(one snippet is used to reduce # of traces linked, the actual throughput is irrelevant, only uop/instruction matters)
this sequence of instructions:
ret
ret 4
pop rcx
jmp rcx
generates the following trace on haswell uarch (as this is what I have, I will stick to it but similar traces happen on other uarches as well): https://uica.uops.info/tmp/96c206fda86a42b6abcef52bd088ac13_trace.html
why do ret
and ret imm16
take so many uops?
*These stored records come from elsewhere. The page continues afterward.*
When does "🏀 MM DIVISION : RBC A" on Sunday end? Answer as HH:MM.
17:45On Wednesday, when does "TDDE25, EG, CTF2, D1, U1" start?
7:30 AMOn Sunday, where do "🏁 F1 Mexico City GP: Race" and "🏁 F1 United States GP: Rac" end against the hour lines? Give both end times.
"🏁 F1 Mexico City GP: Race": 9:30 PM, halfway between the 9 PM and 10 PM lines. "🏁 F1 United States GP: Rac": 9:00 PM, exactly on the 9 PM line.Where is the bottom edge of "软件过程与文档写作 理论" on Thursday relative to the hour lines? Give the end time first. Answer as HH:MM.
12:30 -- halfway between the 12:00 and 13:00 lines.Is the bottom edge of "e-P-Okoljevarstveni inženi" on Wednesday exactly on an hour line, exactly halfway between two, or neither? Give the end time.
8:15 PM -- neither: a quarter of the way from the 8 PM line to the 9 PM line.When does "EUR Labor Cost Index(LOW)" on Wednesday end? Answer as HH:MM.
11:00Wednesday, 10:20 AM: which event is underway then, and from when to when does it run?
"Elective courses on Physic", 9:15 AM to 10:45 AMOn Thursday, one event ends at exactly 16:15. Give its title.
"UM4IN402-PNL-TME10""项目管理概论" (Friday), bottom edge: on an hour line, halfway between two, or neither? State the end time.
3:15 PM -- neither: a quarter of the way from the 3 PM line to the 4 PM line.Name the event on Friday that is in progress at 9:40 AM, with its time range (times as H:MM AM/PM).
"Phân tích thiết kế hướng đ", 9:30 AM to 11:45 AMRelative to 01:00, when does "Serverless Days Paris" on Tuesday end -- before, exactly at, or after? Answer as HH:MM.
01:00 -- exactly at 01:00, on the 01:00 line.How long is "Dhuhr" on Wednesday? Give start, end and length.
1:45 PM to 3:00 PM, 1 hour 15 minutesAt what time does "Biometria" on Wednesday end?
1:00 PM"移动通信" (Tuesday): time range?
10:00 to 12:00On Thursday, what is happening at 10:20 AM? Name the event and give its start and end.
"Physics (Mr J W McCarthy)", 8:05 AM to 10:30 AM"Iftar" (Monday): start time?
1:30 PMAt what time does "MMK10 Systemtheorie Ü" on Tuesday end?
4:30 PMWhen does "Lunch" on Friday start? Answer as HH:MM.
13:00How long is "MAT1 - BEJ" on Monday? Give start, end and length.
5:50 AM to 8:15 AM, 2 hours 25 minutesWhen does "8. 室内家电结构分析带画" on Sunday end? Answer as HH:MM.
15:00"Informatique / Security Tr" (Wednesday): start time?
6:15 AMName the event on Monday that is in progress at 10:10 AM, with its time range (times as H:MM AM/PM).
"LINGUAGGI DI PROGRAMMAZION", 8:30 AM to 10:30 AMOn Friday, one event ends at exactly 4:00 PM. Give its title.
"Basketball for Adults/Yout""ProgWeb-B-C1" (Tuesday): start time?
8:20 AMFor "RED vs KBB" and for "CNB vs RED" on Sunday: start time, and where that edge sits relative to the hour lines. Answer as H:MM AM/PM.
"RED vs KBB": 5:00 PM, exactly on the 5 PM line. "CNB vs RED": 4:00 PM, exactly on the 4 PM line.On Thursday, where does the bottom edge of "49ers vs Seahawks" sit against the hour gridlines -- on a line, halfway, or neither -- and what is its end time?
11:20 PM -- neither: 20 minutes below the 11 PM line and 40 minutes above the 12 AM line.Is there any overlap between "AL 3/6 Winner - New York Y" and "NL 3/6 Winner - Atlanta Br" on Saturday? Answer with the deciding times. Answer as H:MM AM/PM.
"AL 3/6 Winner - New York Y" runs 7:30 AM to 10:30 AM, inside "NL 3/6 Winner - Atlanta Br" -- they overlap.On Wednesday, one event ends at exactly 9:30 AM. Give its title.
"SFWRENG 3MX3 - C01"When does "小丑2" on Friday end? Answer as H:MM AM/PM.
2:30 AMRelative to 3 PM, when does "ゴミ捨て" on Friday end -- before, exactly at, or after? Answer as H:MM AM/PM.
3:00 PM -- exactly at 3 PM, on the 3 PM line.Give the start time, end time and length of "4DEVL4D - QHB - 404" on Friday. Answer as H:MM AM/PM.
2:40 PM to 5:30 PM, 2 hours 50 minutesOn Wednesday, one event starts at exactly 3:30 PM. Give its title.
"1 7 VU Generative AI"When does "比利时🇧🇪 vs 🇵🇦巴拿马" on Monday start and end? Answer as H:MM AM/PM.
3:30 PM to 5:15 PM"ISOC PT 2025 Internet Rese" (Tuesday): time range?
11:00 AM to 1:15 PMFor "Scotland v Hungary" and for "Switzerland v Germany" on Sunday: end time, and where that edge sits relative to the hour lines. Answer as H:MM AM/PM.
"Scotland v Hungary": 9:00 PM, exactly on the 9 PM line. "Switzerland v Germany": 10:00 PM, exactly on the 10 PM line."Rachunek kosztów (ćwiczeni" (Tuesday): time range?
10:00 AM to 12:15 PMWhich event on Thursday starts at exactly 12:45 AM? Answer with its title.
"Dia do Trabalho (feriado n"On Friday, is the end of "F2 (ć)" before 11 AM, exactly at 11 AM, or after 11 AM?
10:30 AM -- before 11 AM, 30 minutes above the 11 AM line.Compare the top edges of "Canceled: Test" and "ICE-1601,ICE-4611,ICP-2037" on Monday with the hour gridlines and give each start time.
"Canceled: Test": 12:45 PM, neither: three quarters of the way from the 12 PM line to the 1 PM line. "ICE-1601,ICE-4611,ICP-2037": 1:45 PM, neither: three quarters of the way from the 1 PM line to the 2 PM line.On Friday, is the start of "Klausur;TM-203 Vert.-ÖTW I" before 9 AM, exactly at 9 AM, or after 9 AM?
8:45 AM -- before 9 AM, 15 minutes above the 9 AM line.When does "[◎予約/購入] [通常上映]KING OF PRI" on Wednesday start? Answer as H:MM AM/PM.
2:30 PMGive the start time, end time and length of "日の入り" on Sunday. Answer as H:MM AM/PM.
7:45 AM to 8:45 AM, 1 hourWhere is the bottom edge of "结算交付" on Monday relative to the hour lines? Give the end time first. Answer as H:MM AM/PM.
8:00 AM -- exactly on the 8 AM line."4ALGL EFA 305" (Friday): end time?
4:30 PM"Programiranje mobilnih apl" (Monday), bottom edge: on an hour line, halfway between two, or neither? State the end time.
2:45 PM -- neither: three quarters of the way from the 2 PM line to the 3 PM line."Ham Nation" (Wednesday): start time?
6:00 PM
Especially compared to pop jmp
?
this post states that pop jmp
and ret
are equivalent which is indeed what is observed with benchmarking this code:
section .text
global _start
_start:
mov rax, 0xFFFFFFF
.lp:
call .tst
sub rax, 1
jge .lp
mov eax, 0x3C
xor edi, edi
syscall
.tst:
pop rcx
jmp rcx
; ret
where version with ret
takes about 1.3G cycles
and version with pop jmp
takes about 1.3G cycles too
xml file with instruction info for ret
without immiediate for HSW
has this
<architecture name="HSW">
[...]
ports="6*p06+6*p15+2*p23+2*p237+3*p4" uops="20" uops_MITE="4" uops_MS="6" uops_retire_slots="2"/>
which is not quite in the same order as uica shows but otherwise the same
Fog's instruction tables page 250 says ret
uses p237 and p6 which is about the same as pop jmp
additionally ports reportedly used by ret
are unexpected, in order:
1 * {p23} implies memory read
6 * {p06 p15} suggests some arithmetic stuff
3 * {p23(7) p4} implies memory **write**
I dont recall anything from uica paper but I have not reread the paper very recently, just skimmed through it searching for keywords
I have not checked source code because AFAIK all instruction data is in the XML file mentioned above
so judging by that uica is clearly wrong unless there is a reason I dont know about so the question is, is there such reason?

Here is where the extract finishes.